▶ **Input data**:

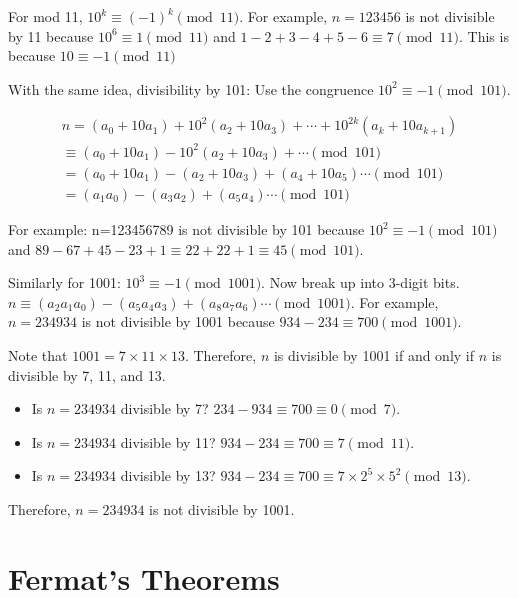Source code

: \documentclass[letterpaper,12pt,oneside]{article}
\begin{document}
For mod 11, $10^k\equiv (-1)^k \pmod {11}$. For example, $n=123456$ is not divisible by 11 because $10^6\equiv 1 \pmod {11}$ and $1-2+3-4+5-6\equiv 7 \pmod {11}$. This is because $10\equiv -1 \pmod 11$

With the same idea, divisibility by 101: Use the congruence $10^2 \equiv -1 \pmod {101}$.

\begin{align*}
    n = (a_0+10a_1)+10^2(a_2+10a_3)+\cdots+10^{2k}(a_k+10a_{k+1})\\\equiv (a_0+10a_1)-10^2(a_2+10a_3)+\cdots \pmod {101}\\
    = (a_0+10a_1)-(a_2+10a_3)+ (a_4 +10 a_5)\cdots \pmod {101}\\
    = (a_1 a_0)-(a_3 a_2)+ (a_5 a_4)\cdots \pmod {101}
\end{align*}

For example: n=123456789 is not divisible by 101 because $10^2\equiv -1 \pmod {101}$ and $89 - 67 + 45 - 23 + 1\equiv 22+22+1 \equiv 45 \pmod {101}$.

Similarly for 1001: $10^3\equiv -1 \pmod {1001}$. Now break up into 3-digit bits. $n\equiv (a_2 a_1 a_0)-(a_5 a_4 a_3)+(a_8 a_7 a_6)\cdots \pmod {1001}$. For example, $n=234934$ is not divisible by 1001 because $934-234\equiv 700 \pmod {1001}$.

Note that $1001 = 7 \times 11 \times 13$. Therefore, $n$ is divisible by 1001 if and only if $n$ is divisible by 7, 11, and 13.

\begin{itemize}
    \item Is $n=234934$ divisible by 7? $234-934\equiv 700\equiv 0 \pmod 7$.
    \item Is $n=234934$ divisible by 11? $934-234\equiv 700\equiv 7 \pmod {11}$.
    \item Is $n=234934$ divisible by 13? $934-234\equiv 700\equiv 7\times 2^5 \times 5^2 \pmod {13}$.
\end{itemize}
   Therefore, $n=234934$ is not divisible by 1001.

\section{Fermat's Theorems}
\end{document}
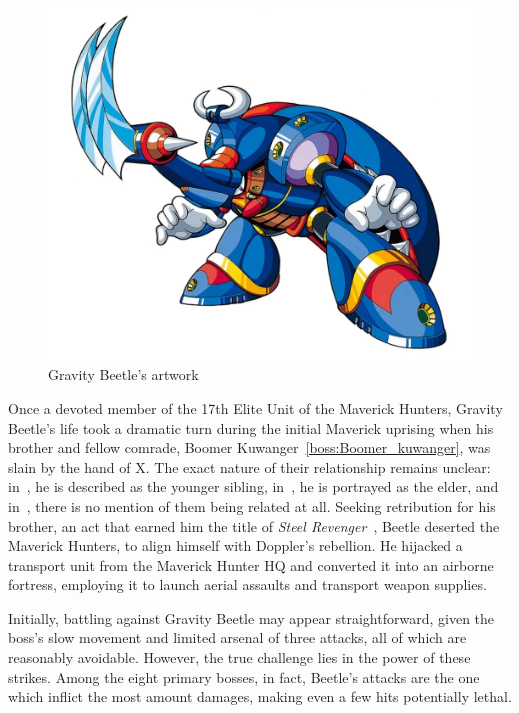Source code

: \begin{figure}[htp]
	\centering
	\includegraphics[height=\portraitsize]{figures/X3/Gravity_beetle/gravitybeetle.png}
	\caption{Gravity Beetle's artwork~\cite{book:MMX_Complete_art}}
\end{figure}

Once a devoted member of the 17th Elite Unit of the Maverick Hunters, Gravity Beetle's life took a dramatic turn during the initial Maverick uprising when his brother and fellow comrade, Boomer Kuwanger~\ref{boss:Boomer_kuwanger}, was slain by the hand of X. The exact nature of their relationship remains unclear: in~\cite{book:Compendium}, he is described as the younger sibling, in~\cite{wayback:X3_resources}, he is portrayed as the elder, and in~\cite{Xcoll1:Manual_X3}, there is no mention of them being related at all. Seeking retribution for his brother, an act that earned him the title of \textit{Steel Revenger}~\cite{book:MMX_Complete_art}, Beetle deserted the Maverick Hunters, to align himself with Doppler's rebellion. He hijacked a transport unit from the Maverick Hunter HQ and converted it into an airborne fortress, employing it to launch aerial assaults and transport weapon supplies\cite{Xcoll1:Manual_X3,wayback:X3_resources,wiki:Gravity_beetle}.
 
Initially, battling against Gravity Beetle may appear straightforward, given the boss's slow movement and limited arsenal of three attacks, all of which are reasonably avoidable. However, the true challenge lies in the power of these strikes. Among the eight primary bosses, in fact, Beetle's attacks are the one which inflict the most amount damages, making even a few hits potentially lethal.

▶ **Directive**:
Check each line of the material above for the word "that", then state how many lines hold it. Only the number.

▶ **Answer to the exercise**:
2